We have now combined all the smaller mixing groups except for the one with the last lot of youngest lambs.  It was bedlam for a couple of hours as everyone trooped back and forth, got separated, then went looking for each other.  Lambs and moms would call, come close then pass each other and miss connections because other animals were standing in the way.  Then there were the happy lambs that just wanted to run around and didn't care that mom was calling them.  They had pretty well sorted themselves out by chore time.

With the whole length of the barn floor open, plus the yard and the length of the former-feed-bunk-now-loafing-shed the lambs can run flat out for a meaningful distance, make a turn and run back.  They do this several times in a row particularly at feeding time when the excitement from the adults is contagious.  It's good because it gets a lot of them out from underfoot at feeding time.   Sheep are not careful with lambs at this stage - they feel it's every sheep for themselves and even with ample feeder space they all try to cram into the first section.  We have to keep an eagle eye out that a lamb doesn't get unwillingly swept along among the big bodies and squished.

These three siblings are taking a rest in the sunny yard after the morning races.

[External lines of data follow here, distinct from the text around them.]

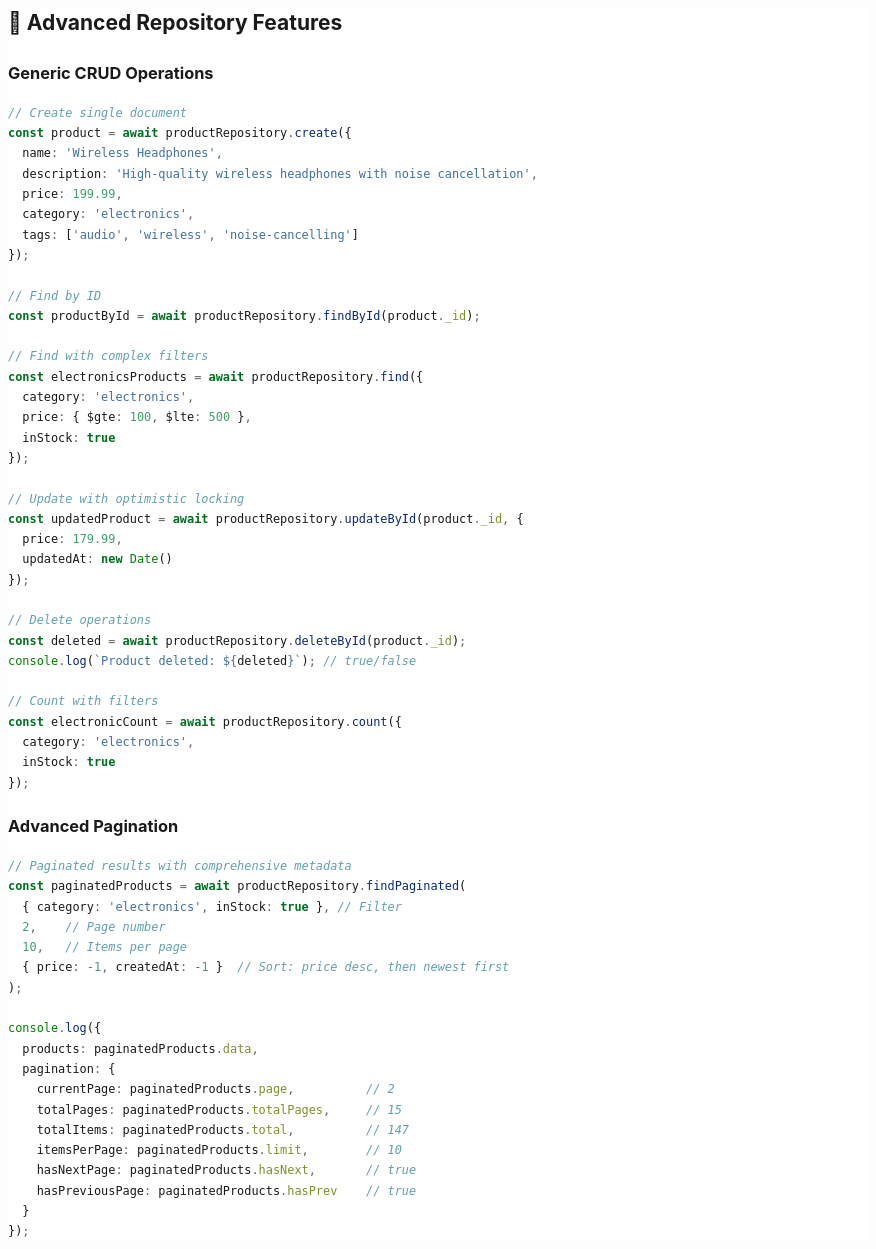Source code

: 
## 🔧 **Advanced Repository Features**

### **Generic CRUD Operations**

```typescript
// Create single document
const product = await productRepository.create({
  name: 'Wireless Headphones',
  description: 'High-quality wireless headphones with noise cancellation',
  price: 199.99,
  category: 'electronics',
  tags: ['audio', 'wireless', 'noise-cancelling']
});

// Find by ID
const productById = await productRepository.findById(product._id);

// Find with complex filters
const electronicsProducts = await productRepository.find({
  category: 'electronics',
  price: { $gte: 100, $lte: 500 },
  inStock: true
});

// Update with optimistic locking
const updatedProduct = await productRepository.updateById(product._id, {
  price: 179.99,
  updatedAt: new Date()
});

// Delete operations
const deleted = await productRepository.deleteById(product._id);
console.log(`Product deleted: ${deleted}`); // true/false

// Count with filters
const electronicCount = await productRepository.count({
  category: 'electronics',
  inStock: true
});
```

### **Advanced Pagination**

```typescript
// Paginated results with comprehensive metadata
const paginatedProducts = await productRepository.findPaginated(
  { category: 'electronics', inStock: true }, // Filter
  2,    // Page number
  10,   // Items per page
  { price: -1, createdAt: -1 }  // Sort: price desc, then newest first
);

console.log({
  products: paginatedProducts.data,
  pagination: {
    currentPage: paginatedProducts.page,          // 2
    totalPages: paginatedProducts.totalPages,     // 15
    totalItems: paginatedProducts.total,          // 147
    itemsPerPage: paginatedProducts.limit,        // 10
    hasNextPage: paginatedProducts.hasNext,       // true
    hasPreviousPage: paginatedProducts.hasPrev    // true
  }
});
```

Sheep siblings will almost always choose to sleep or hang out together.  Single lambs make friends and hang with them, but twins and triplets come with built in companions and they seek each other out in preference to others. 

The lamb facing away from us has a burdock burr on its head.  We had some lovely second cutting alfalfa - perfect feed for milking ewes and growing lambs - which we've discovered the hard way is peppered with burdock.  The dang plants grew about seven inches tall and because it was so hot and dry they set seed at that size.  Usually if there are burdocks in the hay they are biggish plants that we can see as we're feeding and pull out.  Not this time.  The lambs are peppered with burrs and the ewes are carrying a lot on their faces.  We'll pick them off over time as we handle the lambs for vaccinations and the ewes for eye scoring and later coat fitting, but for now they are a huge source of annoyance to me as the animals look unkempt and uncared for.

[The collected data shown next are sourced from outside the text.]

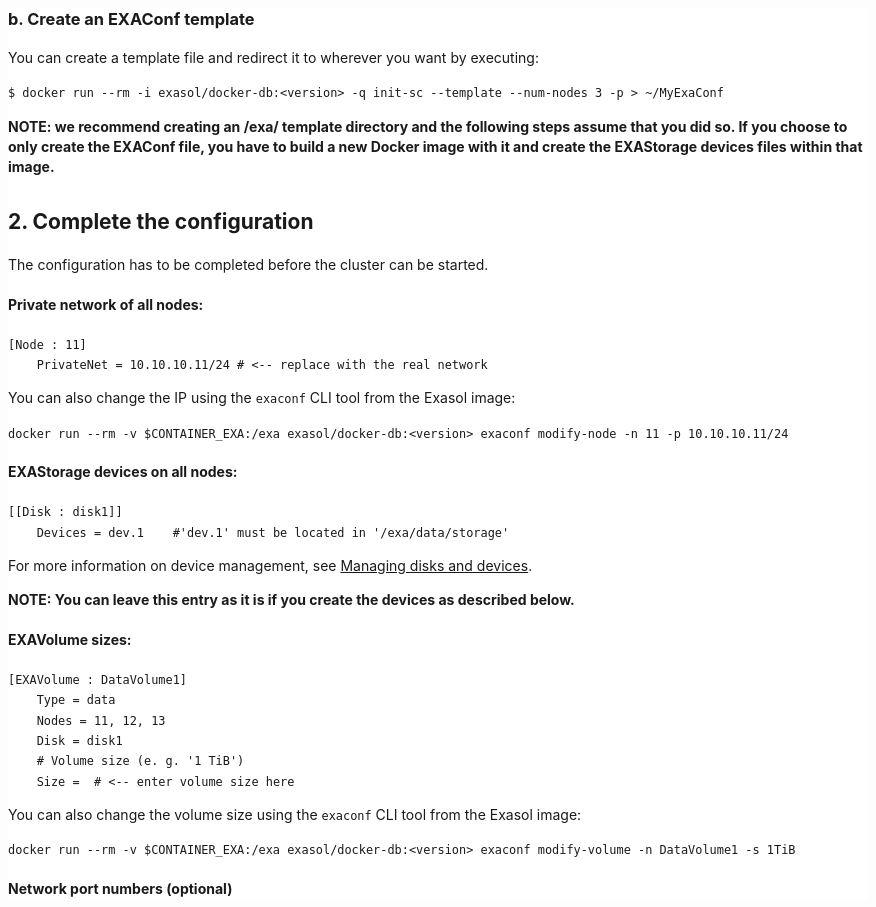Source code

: ### b. Create an EXAConf template

You can create a template file and redirect it to wherever you want by executing: 

```console
$ docker run --rm -i exasol/docker-db:<version> -q init-sc --template --num-nodes 3 -p > ~/MyExaConf
```

**NOTE: we recommend creating an /exa/ template directory and the following steps assume that you did so. If you choose to only create the EXAConf file, you have to build a new Docker image with it and create the EXAStorage devices files within that image.**

## 2. Complete the configuration

The configuration has to be completed before the cluster can be started.

#### Private network of all nodes:
```console
[Node : 11]
    PrivateNet = 10.10.10.11/24 # <-- replace with the real network
```
You can also change the IP using the `exaconf` CLI tool from the Exasol image:
```console
docker run --rm -v $CONTAINER_EXA:/exa exasol/docker-db:<version> exaconf modify-node -n 11 -p 10.10.10.11/24
```

#### EXAStorage devices on all nodes:
```console
[[Disk : disk1]]
    Devices = dev.1    #'dev.1' must be located in '/exa/data/storage'
```

For more information on device management, see [Managing disks and devices](#managing-disks-and-devices).

**NOTE: You can leave this entry as it is if you create the devices as described below.**

#### EXAVolume sizes:
```console
[EXAVolume : DataVolume1]
    Type = data
    Nodes = 11, 12, 13
    Disk = disk1
    # Volume size (e. g. '1 TiB')
    Size =  # <-- enter volume size here
```
You can also change the volume size using the `exaconf` CLI tool from the Exasol image:
```console
docker run --rm -v $CONTAINER_EXA:/exa exasol/docker-db:<version> exaconf modify-volume -n DataVolume1 -s 1TiB
```
  
#### Network port numbers (optional)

There are certainly loads worse things I could have to worry about, but in the words of the immortal Roseanne Roseannadanna, "It's always something." 

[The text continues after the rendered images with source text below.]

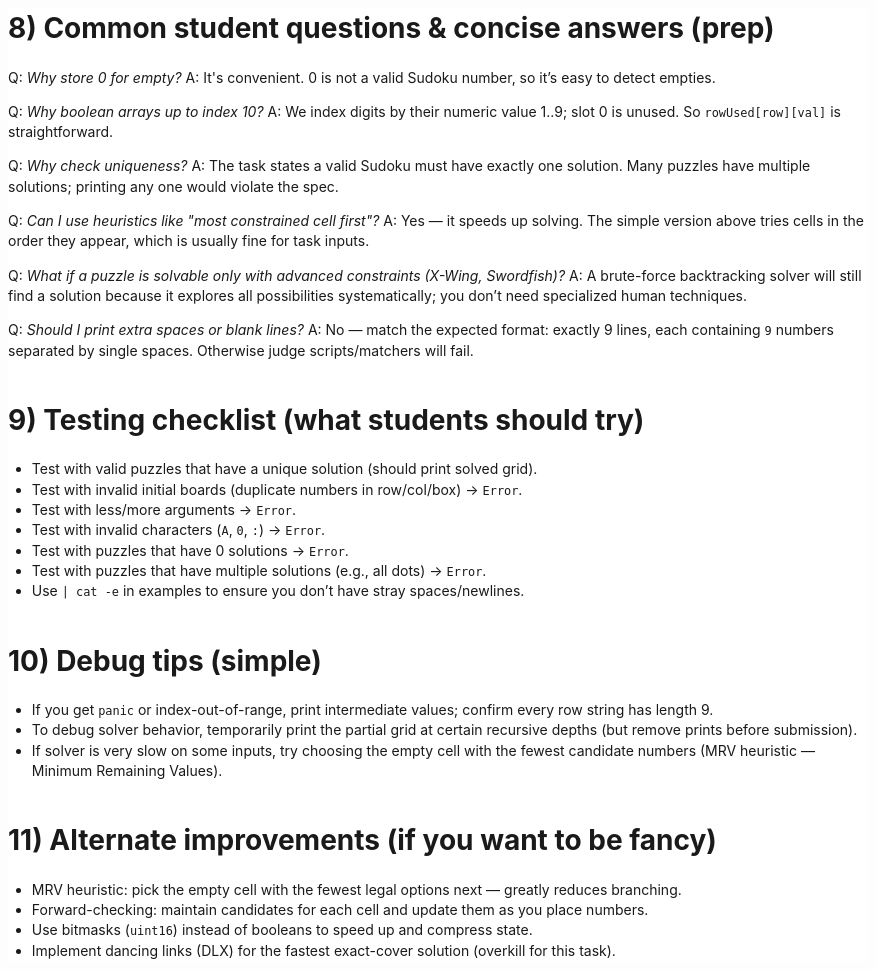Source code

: # 8) Common student questions & concise answers (prep)

Q: *Why store 0 for empty?*
A: It's convenient. 0 is not a valid Sudoku number, so it’s easy to detect empties.

Q: *Why boolean arrays up to index 10?*
A: We index digits by their numeric value 1..9; slot 0 is unused. So `rowUsed[row][val]` is straightforward.

Q: *Why check uniqueness?*
A: The task states a valid Sudoku must have exactly one solution. Many puzzles have multiple solutions; printing any one would violate the spec.

Q: *Can I use heuristics like "most constrained cell first"?*
A: Yes — it speeds up solving. The simple version above tries cells in the order they appear, which is usually fine for task inputs.

Q: *What if a puzzle is solvable only with advanced constraints (X-Wing, Swordfish)?*
A: A brute-force backtracking solver will still find a solution because it explores all possibilities systematically; you don’t need specialized human techniques.

Q: *Should I print extra spaces or blank lines?*
A: No — match the expected format: exactly 9 lines, each containing `9` numbers separated by single spaces. Otherwise judge scripts/matchers will fail.

# 9) Testing checklist (what students should try)

* Test with valid puzzles that have a unique solution (should print solved grid).
* Test with invalid initial boards (duplicate numbers in row/col/box) → `Error`.
* Test with less/more arguments → `Error`.
* Test with invalid characters (`A`, `0`, `:`) → `Error`.
* Test with puzzles that have 0 solutions → `Error`.
* Test with puzzles that have multiple solutions (e.g., all dots) → `Error`.
* Use `| cat -e` in examples to ensure you don’t have stray spaces/newlines.

# 10) Debug tips (simple)

* If you get `panic` or index-out-of-range, print intermediate values; confirm every row string has length 9.
* To debug solver behavior, temporarily print the partial grid at certain recursive depths (but remove prints before submission).
* If solver is very slow on some inputs, try choosing the empty cell with the fewest candidate numbers (MRV heuristic — Minimum Remaining Values).

# 11) Alternate improvements (if you want to be fancy)

* MRV heuristic: pick the empty cell with the fewest legal options next — greatly reduces branching.
* Forward-checking: maintain candidates for each cell and update them as you place numbers.
* Use bitmasks (`uint16`) instead of booleans to speed up and compress state.
* Implement dancing links (DLX) for the fastest exact-cover solution (overkill for this task).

  1. There's a few tricks to can try cornstarch, baby/cooking oil or a show-sheen type product...spritz or sprinkle on the burr area and comb it out. If you have a furminator comb for your dog, that works well, too.

  2. Roseanne Roseannadanna...I'd almost forgotten :-D. Pretty, pretty lambs! Even with the burdock ;-).

  3. I found a sample of show-sheen, so will make every effort to put in the mail for you to try.